SOURCE EXCERPT:
::::::::::

With so much news breaking these days, we don’t want readers to miss the stories that shape our Western economies, landscape and lives. So every Friday, we let you know what we’re paying attention to, from around the region and the country: the Western week in review. —Kate Schimel, Deputy Editor-Digital
The cat’s back

Red Rock build-out
Late last week, Clark County commissioners voted to allow a developer to move forward with plans for a master-planned community 5,000 houses strong. It’s the latest in an unusual battle over conservation that has seemed, at times, even friendly. Want to go way back? Read our 2003 story on the battle’s early rumbles.
Solar settlement
After five years, Arizona Public Service and solar companies have finally reached an agreement that will allow rooftop solar energy production to continue, although industry officials say it allows insufficient room for growth and innovation. “The future of Arizona’s solar industry was very much on the line in this case and while this settlement doesn’t help Arizona solar grow, it allows solar to remain a viable option for some Arizonans,” Brandon Cheshire, president of the board of AriSEIA, said in a statement.

::::::::::

DATASET RECORDS:
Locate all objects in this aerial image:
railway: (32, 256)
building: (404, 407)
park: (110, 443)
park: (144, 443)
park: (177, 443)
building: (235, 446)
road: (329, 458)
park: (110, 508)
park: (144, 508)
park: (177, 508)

::::::::::

TASK A:
In the Western week in review above, how many houses will the master-planned community approved by Clark County commissioners hold?
TASK B:
Carry on the Western week in review from where it stops.

WRITTEN RESPONSE A:
5,000 houses.

WRITTEN RESPONSE B:
Arizona’s energy fights have been heavily shaped by outside money and influence. In December, HCN D.C. Correspondent Elizabeth Shogren traced it back to the Citizens United decision, writing, “These days, it can be impossible to know who is behind a successful advertisement that tarnishes one candidate or praises another. That’s due in large part to the 2010 Supreme Court decision, Citizens United v. Federal Election Commission, which held that corporations can legally hide political donations. Since then, outside spending on elections by corporations and interest groups has skyrocketed. Not only that, but the public seems to have quickly accepted the new reality.
‘They accept it as part of the normal process,’ says Patrick Murray, director of Monmouth University’s polling institute. ‘The public’s sense is that it’s going on on both sides of the aisle.’”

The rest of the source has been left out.